Falling mortgage rates helped boost sales for much of the year, but rates surged following this month’s presidential election. The increase means that yearly debt payments for a median-priced home would increase by more than $500 on average for people attempting to buy homes in November and December.
Investors expect the federal budget deficit to rise in a Trump administration, causing the yield on 10-year U.S. Treasury notes to reach roughly 2.3 percent.
The rising interest rates trickled into the housing market. The average 30-year, fixed-rate mortgage climbed to nearly 4 percent from less than 3.5 percent at the end of October. Few housing experts say that higher rates at this stage will fully disrupt sales, although it might cause some existing homeowners to stay in place rather than upgrade to new homes and costlier mortgages. The impact of higher rates could be offset if wages accelerate strongly during a Trump administration, giving Americans higher incomes.
Still, the supply crunch of the past year shows little sign of reversing itself.
Sales listings have fallen 4.3 percent over the past year to 2.02 million homes. The shortage has pushed up the median sales price of existing homes 6 percent from a year ago to $232,200.

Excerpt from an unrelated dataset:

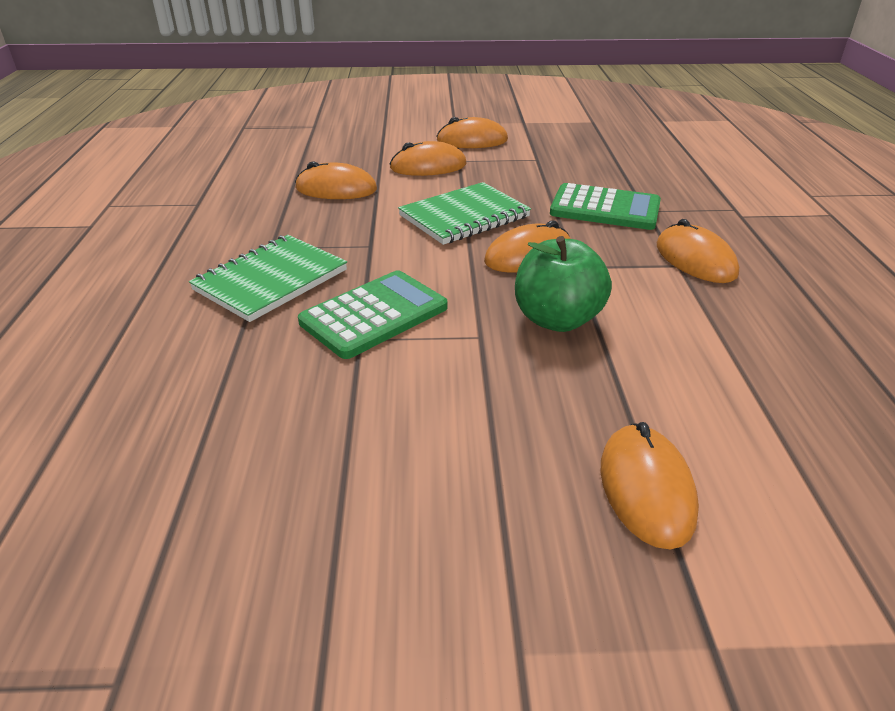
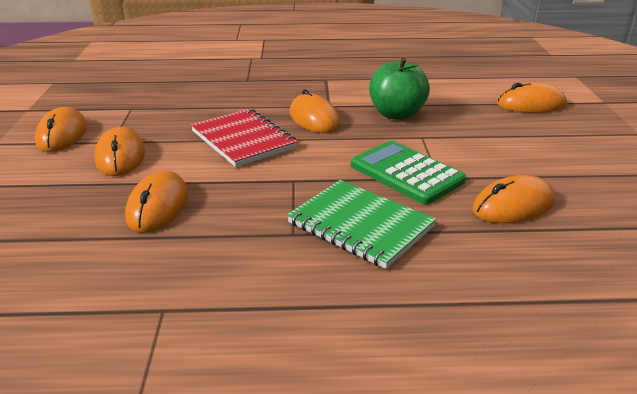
camera: 90 degrees left, 5 degrees down
(464, 216) = (243, 140): green notebook -> red notebook
(605, 208) = (241, 91): green calculator -> none
(695, 260) = (320, 74): orange mouse -> orange mouse (513, 205)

The low mortgage rates aided buyers with solid credit, although tighter lending standards appear to have hurt potential sales.
An analysis released this week by the Urban Institute, a Washington-based think tank, found that there could have been an additional 1.1 million mortgages issued in 2015 if traditional lending practices had been in place that put less emphasis on stronger credit scores above 700.
The tighter credit standards have helped foster a housing market that prefers cash buyers and investors who might be more likely to rent homes to tenants than live in them.